Roman goddess of activity

Agenoria is a Roman goddess of activity (actus). Her name is presumably derived from the Latin verb agō, "to do, drive, go"; present participle agēns. She is named only by Augustine of Hippo, who places her among the deities who are concerned with childhood. She is thus one of the goddesses who endows the child with a developmental capacity, such as walking, singing, reasoning, and learning to count. W.H. Roscher includes Agenoria among the indigitamenta, the list of deities maintained by Roman priests to assure that the correct divinity was invoked for rituals.

==Renaissance allegory==
Despite her obscurity, Agenoria is the title character of the first of four Latin apologues written in 1497 by the Italian humanist Pandolfo Collenuccio in honor of Ercole II d'Este, duke of Ferrara.

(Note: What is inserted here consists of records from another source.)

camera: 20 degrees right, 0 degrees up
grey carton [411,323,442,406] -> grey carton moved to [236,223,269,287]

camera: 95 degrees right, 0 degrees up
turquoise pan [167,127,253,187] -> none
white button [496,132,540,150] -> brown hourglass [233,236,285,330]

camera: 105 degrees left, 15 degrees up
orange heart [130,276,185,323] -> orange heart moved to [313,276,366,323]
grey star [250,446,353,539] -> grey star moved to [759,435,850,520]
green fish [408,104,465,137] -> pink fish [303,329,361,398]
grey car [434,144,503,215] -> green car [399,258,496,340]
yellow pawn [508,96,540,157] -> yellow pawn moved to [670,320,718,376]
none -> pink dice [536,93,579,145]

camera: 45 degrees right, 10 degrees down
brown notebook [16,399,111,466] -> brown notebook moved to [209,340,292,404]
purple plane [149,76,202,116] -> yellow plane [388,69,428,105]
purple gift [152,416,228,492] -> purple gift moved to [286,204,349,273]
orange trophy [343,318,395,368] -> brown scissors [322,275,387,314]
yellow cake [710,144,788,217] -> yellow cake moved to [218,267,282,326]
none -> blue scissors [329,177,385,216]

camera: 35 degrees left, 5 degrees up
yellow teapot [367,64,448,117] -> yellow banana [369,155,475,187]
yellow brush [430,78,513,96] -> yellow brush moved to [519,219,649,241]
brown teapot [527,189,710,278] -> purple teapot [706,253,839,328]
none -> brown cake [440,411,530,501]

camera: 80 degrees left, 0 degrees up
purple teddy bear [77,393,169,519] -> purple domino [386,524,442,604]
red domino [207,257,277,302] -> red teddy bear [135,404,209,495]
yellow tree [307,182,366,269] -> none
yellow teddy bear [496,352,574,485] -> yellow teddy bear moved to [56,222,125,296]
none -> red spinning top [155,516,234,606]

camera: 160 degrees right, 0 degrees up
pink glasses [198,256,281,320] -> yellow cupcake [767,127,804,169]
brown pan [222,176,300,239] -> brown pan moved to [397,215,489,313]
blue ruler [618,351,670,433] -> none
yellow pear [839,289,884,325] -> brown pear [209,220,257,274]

The allegorical fiction Agenoria, influenced by Lucian, begins with the betrothal of Inertia (Inactivity) to Labor, whose wedding gifts such as farm animals and sweat result in a breakup. Labor then weds Agenoria (Activity). Their wedding is attended by a number of other personifications, including Ubertas (Abundance) and Voluptas (Pleasure), whose presence arouses the violence of Inertia and her followers. The defeat of the virtuous company of Agenoria and Labor is prevented only by the deus ex machina intervention of Jupiter. One of the wedding guests, Politia (Civilization) then praises the contributions to human society made by Labor, Agenoria, and the other attendant virtues. Jupiter asserts that Agenoria is under his divine protection.